• **DIRECTIONS**
Please return the full listing exactly as written, with the images removed.

--- EXTRACTED INFORMATION Enclosed Below ---

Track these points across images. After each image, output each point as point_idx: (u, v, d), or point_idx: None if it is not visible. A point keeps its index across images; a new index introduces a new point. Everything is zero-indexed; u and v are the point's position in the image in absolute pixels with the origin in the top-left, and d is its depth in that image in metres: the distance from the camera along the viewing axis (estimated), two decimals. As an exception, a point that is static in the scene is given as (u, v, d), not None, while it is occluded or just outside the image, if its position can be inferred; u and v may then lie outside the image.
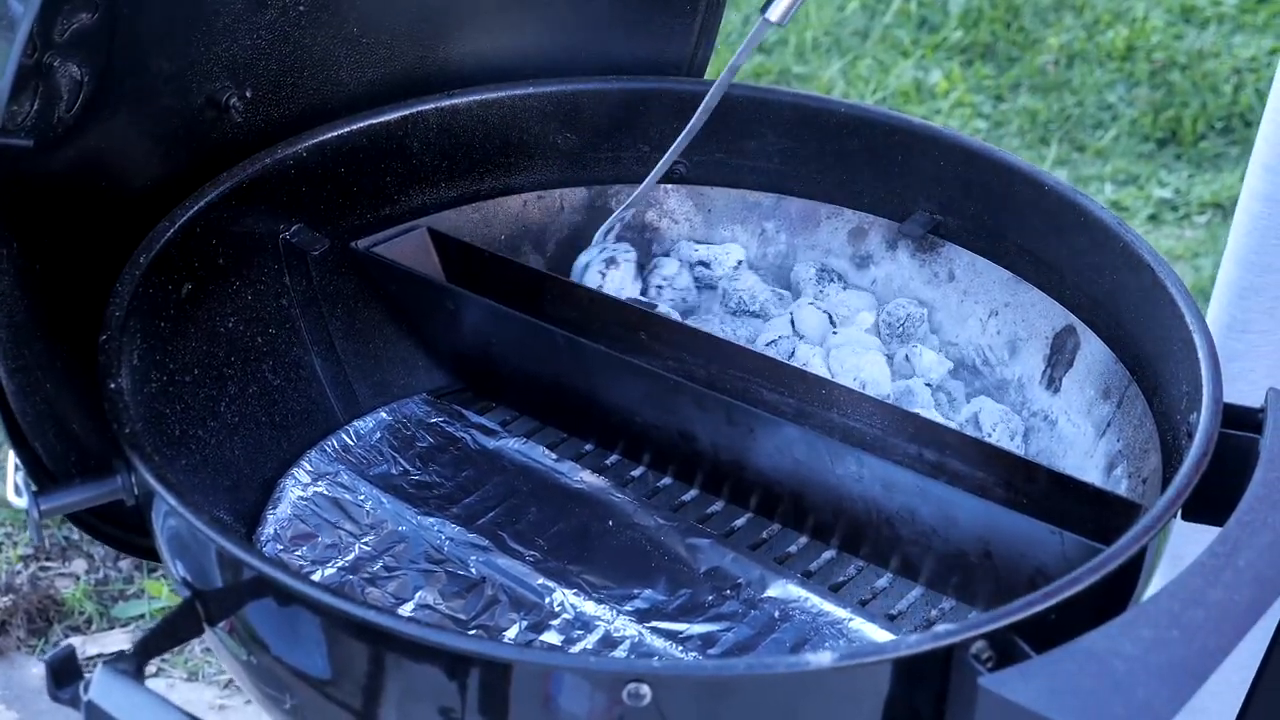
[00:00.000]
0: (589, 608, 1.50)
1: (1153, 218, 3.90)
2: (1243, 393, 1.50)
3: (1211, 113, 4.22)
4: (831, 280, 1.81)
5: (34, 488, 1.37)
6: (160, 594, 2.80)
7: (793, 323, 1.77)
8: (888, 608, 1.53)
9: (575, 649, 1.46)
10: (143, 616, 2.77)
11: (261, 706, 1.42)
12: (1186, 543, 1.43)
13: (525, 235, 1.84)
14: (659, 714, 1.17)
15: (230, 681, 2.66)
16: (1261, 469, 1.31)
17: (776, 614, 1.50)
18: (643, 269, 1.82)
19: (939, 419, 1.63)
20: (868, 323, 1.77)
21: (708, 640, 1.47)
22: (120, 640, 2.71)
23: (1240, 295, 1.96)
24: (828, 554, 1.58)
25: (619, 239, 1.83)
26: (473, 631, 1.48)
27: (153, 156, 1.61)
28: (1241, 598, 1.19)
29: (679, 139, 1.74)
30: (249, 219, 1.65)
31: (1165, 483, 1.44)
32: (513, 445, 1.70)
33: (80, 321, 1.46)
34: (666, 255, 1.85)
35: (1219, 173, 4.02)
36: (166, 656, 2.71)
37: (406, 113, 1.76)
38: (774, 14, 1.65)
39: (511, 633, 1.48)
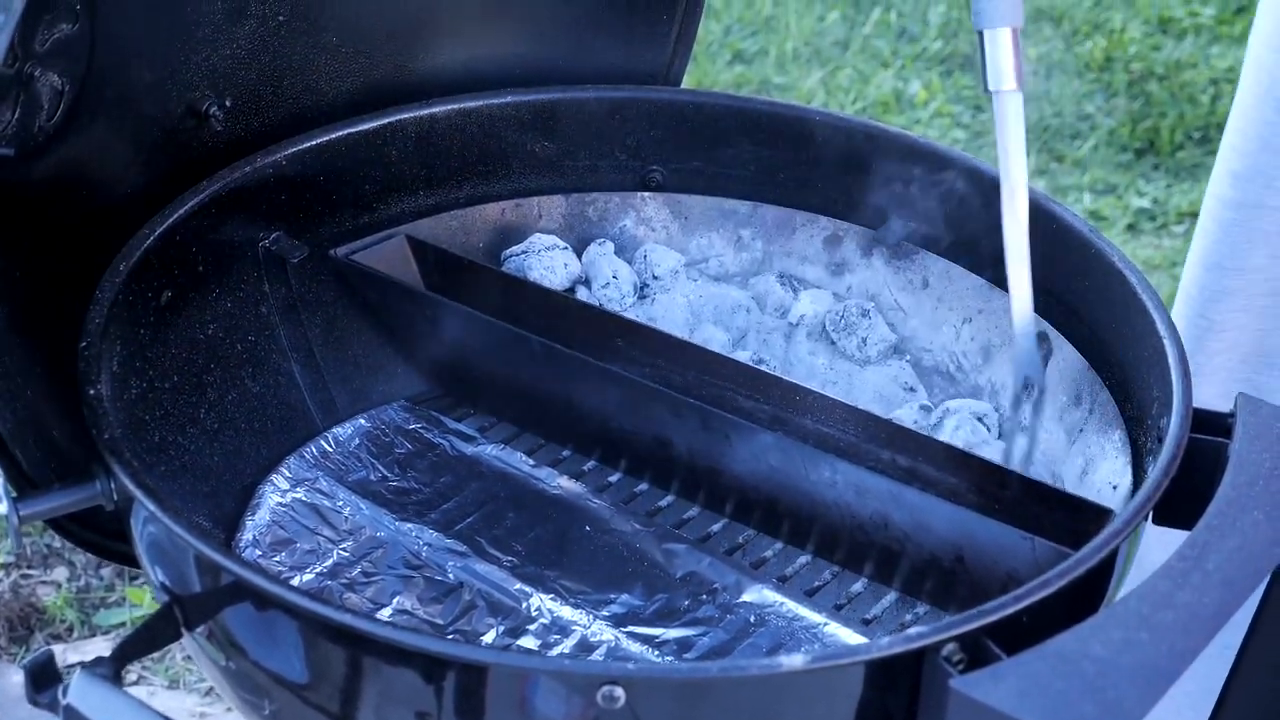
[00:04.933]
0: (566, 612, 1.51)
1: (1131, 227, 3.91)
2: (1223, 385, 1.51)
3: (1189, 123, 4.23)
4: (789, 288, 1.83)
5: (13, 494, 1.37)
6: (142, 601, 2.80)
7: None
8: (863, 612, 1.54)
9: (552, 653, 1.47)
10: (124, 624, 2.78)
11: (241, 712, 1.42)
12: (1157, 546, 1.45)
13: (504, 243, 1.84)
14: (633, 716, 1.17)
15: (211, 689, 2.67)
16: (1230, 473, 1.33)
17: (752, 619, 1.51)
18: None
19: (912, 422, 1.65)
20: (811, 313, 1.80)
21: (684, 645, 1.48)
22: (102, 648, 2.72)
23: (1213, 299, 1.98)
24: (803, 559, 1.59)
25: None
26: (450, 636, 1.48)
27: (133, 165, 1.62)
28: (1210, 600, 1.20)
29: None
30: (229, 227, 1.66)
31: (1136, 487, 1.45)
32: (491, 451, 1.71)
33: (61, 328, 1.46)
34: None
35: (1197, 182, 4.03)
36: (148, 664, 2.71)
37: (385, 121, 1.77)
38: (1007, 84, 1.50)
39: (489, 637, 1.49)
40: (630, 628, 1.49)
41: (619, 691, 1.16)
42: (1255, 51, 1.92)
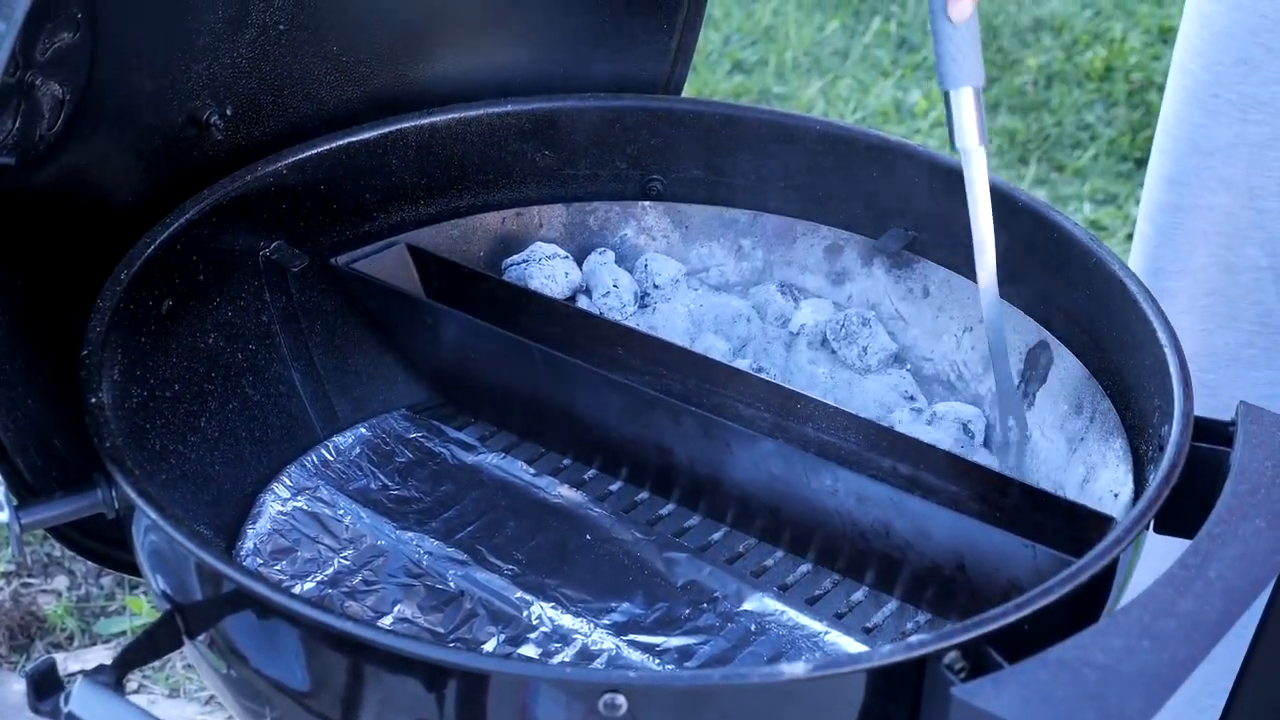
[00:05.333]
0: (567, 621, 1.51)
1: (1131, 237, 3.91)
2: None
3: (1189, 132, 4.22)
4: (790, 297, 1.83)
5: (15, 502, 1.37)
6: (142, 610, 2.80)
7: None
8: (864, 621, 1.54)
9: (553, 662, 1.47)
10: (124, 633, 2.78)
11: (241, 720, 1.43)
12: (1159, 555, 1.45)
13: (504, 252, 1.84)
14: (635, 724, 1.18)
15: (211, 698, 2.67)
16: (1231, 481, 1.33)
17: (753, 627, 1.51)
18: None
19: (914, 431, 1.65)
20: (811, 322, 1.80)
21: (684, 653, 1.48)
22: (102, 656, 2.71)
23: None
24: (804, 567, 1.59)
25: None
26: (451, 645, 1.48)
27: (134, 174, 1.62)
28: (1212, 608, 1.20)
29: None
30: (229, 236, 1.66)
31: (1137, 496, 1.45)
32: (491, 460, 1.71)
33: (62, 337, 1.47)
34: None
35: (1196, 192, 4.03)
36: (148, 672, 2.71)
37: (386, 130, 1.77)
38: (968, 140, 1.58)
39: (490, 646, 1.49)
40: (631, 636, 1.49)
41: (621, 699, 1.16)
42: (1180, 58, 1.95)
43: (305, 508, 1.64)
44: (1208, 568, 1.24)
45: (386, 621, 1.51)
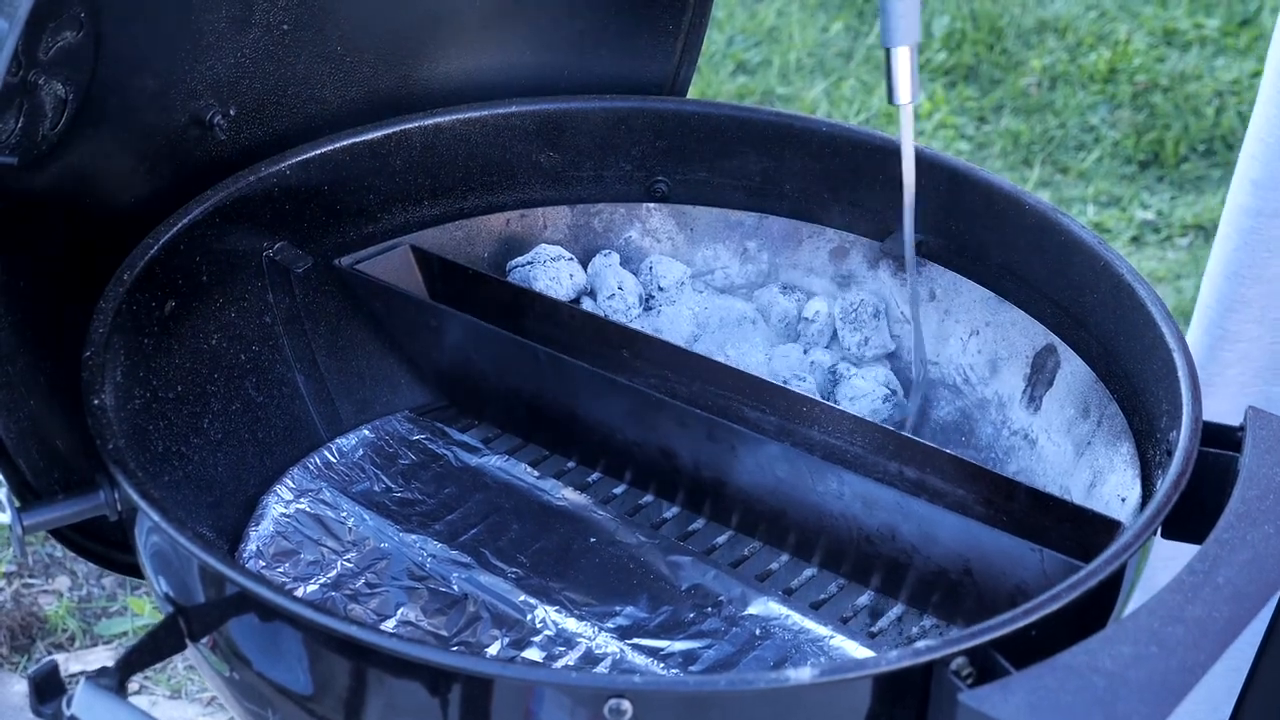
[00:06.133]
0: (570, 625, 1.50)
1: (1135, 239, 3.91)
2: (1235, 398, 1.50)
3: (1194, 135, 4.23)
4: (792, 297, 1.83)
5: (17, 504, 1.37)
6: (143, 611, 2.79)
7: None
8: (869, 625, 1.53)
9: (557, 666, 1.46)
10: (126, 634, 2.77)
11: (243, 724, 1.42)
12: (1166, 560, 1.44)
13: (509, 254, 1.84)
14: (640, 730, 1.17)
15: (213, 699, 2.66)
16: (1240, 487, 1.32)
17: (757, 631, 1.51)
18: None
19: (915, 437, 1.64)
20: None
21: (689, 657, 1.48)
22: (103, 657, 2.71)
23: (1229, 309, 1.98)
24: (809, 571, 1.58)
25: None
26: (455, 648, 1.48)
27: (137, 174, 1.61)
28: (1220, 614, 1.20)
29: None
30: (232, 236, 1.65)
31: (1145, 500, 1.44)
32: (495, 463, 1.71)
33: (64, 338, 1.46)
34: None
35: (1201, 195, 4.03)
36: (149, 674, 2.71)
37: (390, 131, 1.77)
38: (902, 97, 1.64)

--- End of Enclosed EXTRACTED INFORMATION ---

• **TASK OUTPUT**
Track these points across images. After each image, output each point as point_idx: (u, v, d), or point_idx: None if it is not visible. A point keeps its index across images; a new index introduces a new point. Everything is zero-indexed; u and v are the point's position in the image in absolute pixels with the origin in the top-left, and d is its depth in that image in metres: the distance from the camera along the viewing axis (estimated), two decimals. As an exception, a point that is static in the scene is given as (u, v, d), not None, while it is occluded or just outside the image, if its position can be inferred; u and v may then lie outside the image.
[00:00.000]
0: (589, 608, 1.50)
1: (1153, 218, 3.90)
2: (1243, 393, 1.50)
3: (1211, 113, 4.22)
4: (831, 280, 1.81)
5: (34, 488, 1.37)
6: (160, 594, 2.80)
7: (793, 323, 1.77)
8: (888, 608, 1.53)
9: (575, 649, 1.46)
10: (143, 616, 2.77)
11: (261, 706, 1.42)
12: (1186, 543, 1.43)
13: (525, 235, 1.84)
14: (659, 714, 1.17)
15: (230, 681, 2.66)
16: (1261, 469, 1.31)
17: (776, 614, 1.50)
18: (643, 269, 1.82)
19: (939, 419, 1.63)
20: (868, 323, 1.77)
21: (708, 640, 1.47)
22: (120, 640, 2.71)
23: (1240, 295, 1.96)
24: (828, 554, 1.58)
25: (619, 239, 1.83)
26: (473, 631, 1.48)
27: (153, 156, 1.61)
28: (1241, 598, 1.19)
29: (679, 139, 1.74)
30: (249, 219, 1.65)
31: (1165, 483, 1.44)
32: (513, 445, 1.70)
33: (80, 321, 1.46)
34: (666, 255, 1.85)
35: (1219, 173, 4.02)
36: (166, 656, 2.71)
37: (406, 113, 1.76)
38: (774, 14, 1.65)
39: (511, 633, 1.48)
[00:04.933]
0: (566, 612, 1.51)
1: (1131, 227, 3.91)
2: (1223, 385, 1.51)
3: (1189, 123, 4.23)
4: (789, 288, 1.83)
5: (13, 494, 1.37)
6: (142, 601, 2.80)
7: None
8: (863, 612, 1.54)
9: (552, 653, 1.47)
10: (124, 624, 2.78)
11: (241, 712, 1.42)
12: (1157, 546, 1.45)
13: (504, 243, 1.84)
14: (633, 716, 1.17)
15: (211, 689, 2.67)
16: (1230, 473, 1.33)
17: (752, 619, 1.51)
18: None
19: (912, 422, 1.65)
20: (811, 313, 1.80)
21: (684, 645, 1.48)
22: (102, 648, 2.72)
23: (1213, 299, 1.98)
24: (803, 559, 1.59)
25: None
26: (450, 636, 1.48)
27: (133, 165, 1.62)
28: (1210, 600, 1.20)
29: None
30: (229, 227, 1.66)
31: (1136, 487, 1.45)
32: (491, 451, 1.71)
33: (61, 328, 1.46)
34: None
35: (1197, 182, 4.03)
36: (148, 664, 2.71)
37: (385, 121, 1.77)
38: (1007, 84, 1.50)
39: (489, 637, 1.49)
40: (630, 628, 1.49)
41: (619, 691, 1.16)
42: (1255, 51, 1.92)
[00:05.333]
0: (567, 621, 1.51)
1: (1131, 237, 3.91)
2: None
3: (1189, 132, 4.22)
4: (790, 297, 1.83)
5: (15, 502, 1.37)
6: (142, 610, 2.80)
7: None
8: (864, 621, 1.54)
9: (553, 662, 1.47)
10: (124, 633, 2.78)
11: (241, 720, 1.43)
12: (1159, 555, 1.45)
13: (504, 252, 1.84)
14: (635, 724, 1.18)
15: (211, 698, 2.67)
16: (1231, 481, 1.33)
17: (753, 627, 1.51)
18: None
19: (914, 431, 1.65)
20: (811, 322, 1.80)
21: (684, 653, 1.48)
22: (102, 656, 2.71)
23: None
24: (804, 567, 1.59)
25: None
26: (451, 645, 1.48)
27: (134, 174, 1.62)
28: (1212, 608, 1.20)
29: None
30: (229, 236, 1.66)
31: (1137, 496, 1.45)
32: (491, 460, 1.71)
33: (62, 337, 1.47)
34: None
35: (1196, 192, 4.03)
36: (148, 672, 2.71)
37: (386, 130, 1.77)
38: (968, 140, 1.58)
39: (490, 646, 1.49)
40: (631, 636, 1.49)
41: (621, 699, 1.16)
42: (1180, 58, 1.95)
43: (305, 508, 1.64)
44: (1208, 568, 1.24)
45: (386, 621, 1.51)
[00:06.133]
0: (570, 625, 1.50)
1: (1135, 239, 3.91)
2: (1235, 398, 1.50)
3: (1194, 135, 4.23)
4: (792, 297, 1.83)
5: (17, 504, 1.37)
6: (143, 611, 2.79)
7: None
8: (869, 625, 1.53)
9: (557, 666, 1.46)
10: (126, 634, 2.77)
11: (243, 724, 1.42)
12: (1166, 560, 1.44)
13: (509, 254, 1.84)
14: (640, 730, 1.17)
15: (213, 699, 2.66)
16: (1240, 487, 1.32)
17: (757, 631, 1.51)
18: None
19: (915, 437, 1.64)
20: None
21: (689, 657, 1.48)
22: (103, 657, 2.71)
23: (1229, 309, 1.98)
24: (809, 571, 1.58)
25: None
26: (455, 648, 1.48)
27: (137, 174, 1.61)
28: (1220, 614, 1.20)
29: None
30: (232, 236, 1.65)
31: (1145, 500, 1.44)
32: (495, 463, 1.71)
33: (64, 338, 1.46)
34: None
35: (1201, 195, 4.03)
36: (149, 674, 2.71)
37: (390, 131, 1.77)
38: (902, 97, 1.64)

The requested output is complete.